Ever since rural Franklin resident Mary Henderson had her credit card information stolen a few years ago, she’s been on high alert for scammers. She has to be, since Henderson gets at least one scam phone call per month, she said. This week she reported one to the Johnson County Sheriff’s Office after a man called telling her she won second prize in the Publisher’s Clearing House drawing and could pick between $35,000 or a car — if she paid the 1 percent taxes on the prize.
The caller was one of the most convincing scammers she’s heard, but there were immediate red flags in his pitch. The Publisher’s Clearing House drawing isn’t until February, he called her “Miss Mary,” which seemed odd, and asked her to go to CVS to get a pre-paid debit card.
“I said ‘You’re a crook and a thief and liar’ and I don’t want my fellow seniors or anyone to fall for that. I try to be on the ball for that and want other people to know what’s going on, and we have to be very careful when we don’t know who it is,” Henderson said.
But the scams are made to be convincing. Police have investigated scams before where seniors kept sending money because they trusted the calls from their supposed grandchildren more than police, Cox said. If people aren’t sure whether a call is a scam or not, take down as much information you can, including a phone number, and then call police, Cox said.
Police likely can’t do much to help you get your money back if you fall for the scam, so they’d rather you call and ask them to check out a suspicious call first, he said.
That’s what Center Grove area resident Carl Berlier did when he was bothered by a phone call. A man left a message that said he was from state police and had a warrant for Berlier’s arrest and left a phone number of an attorney to call. Berlier was pretty sure it was a scam, because his son was an Indiana State Police trooper and he found it suspicious the caller didn’t say what state they were from and also didn’t say Berlier’s name in the message.
“If I got a warrant and there’s a legal action I would probably get a registered letter in the mail.

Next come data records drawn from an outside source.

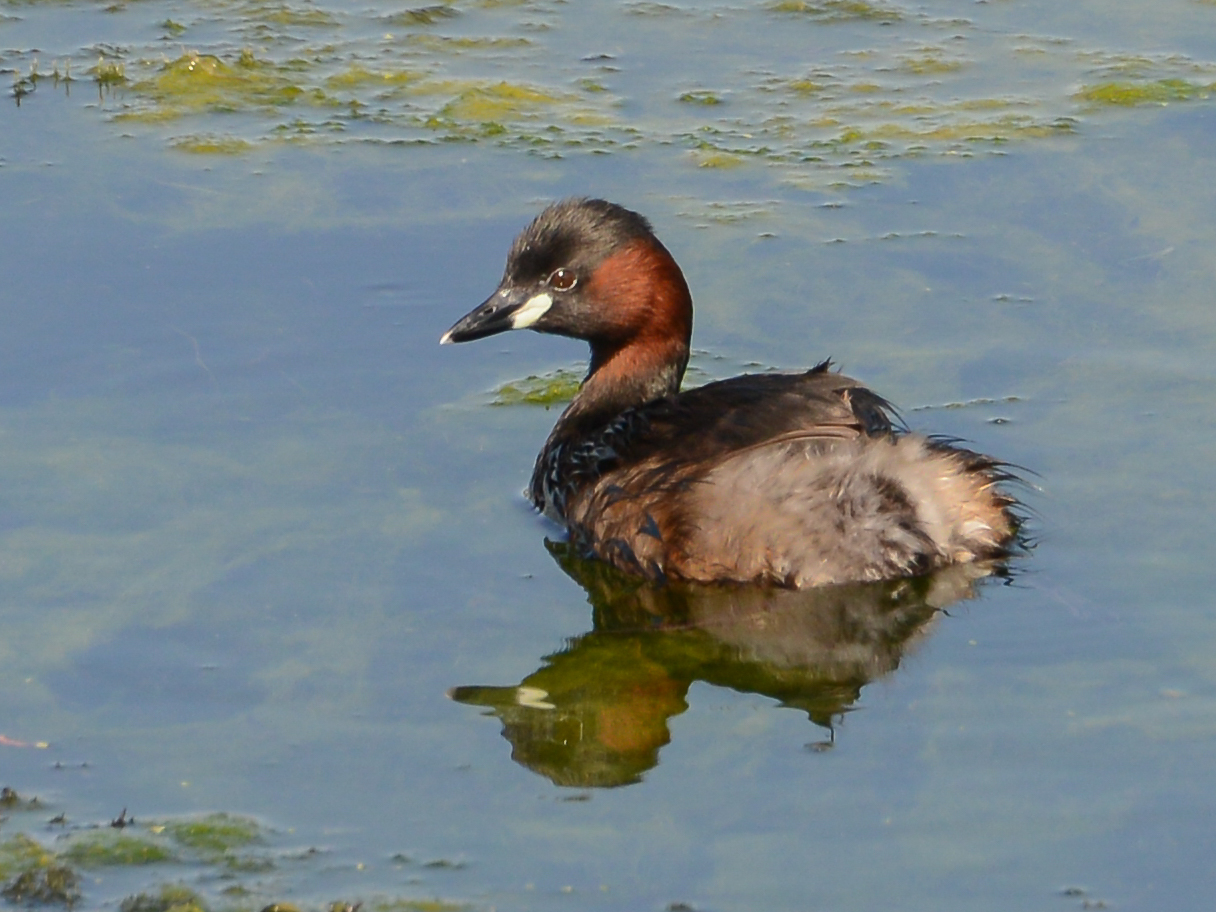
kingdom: Animalia
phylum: Chordata
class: Aves
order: Podicipediformes
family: Podicipedidae
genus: Tachybaptus
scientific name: Tachybaptus ruficollis
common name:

But it bothered me,” Berlier said. “So I didn’t call the number and I was going to blow the whole thing off, but then I was thinking about it again and that’s when I decided to call the sheriff.”
A deputy listened to the message, told Berlier it was a scam and ran his driver’s license information to check for any outstanding warrants. His record was, of course, clean and Berlier got the peace of mind he needed to put the scam to rest.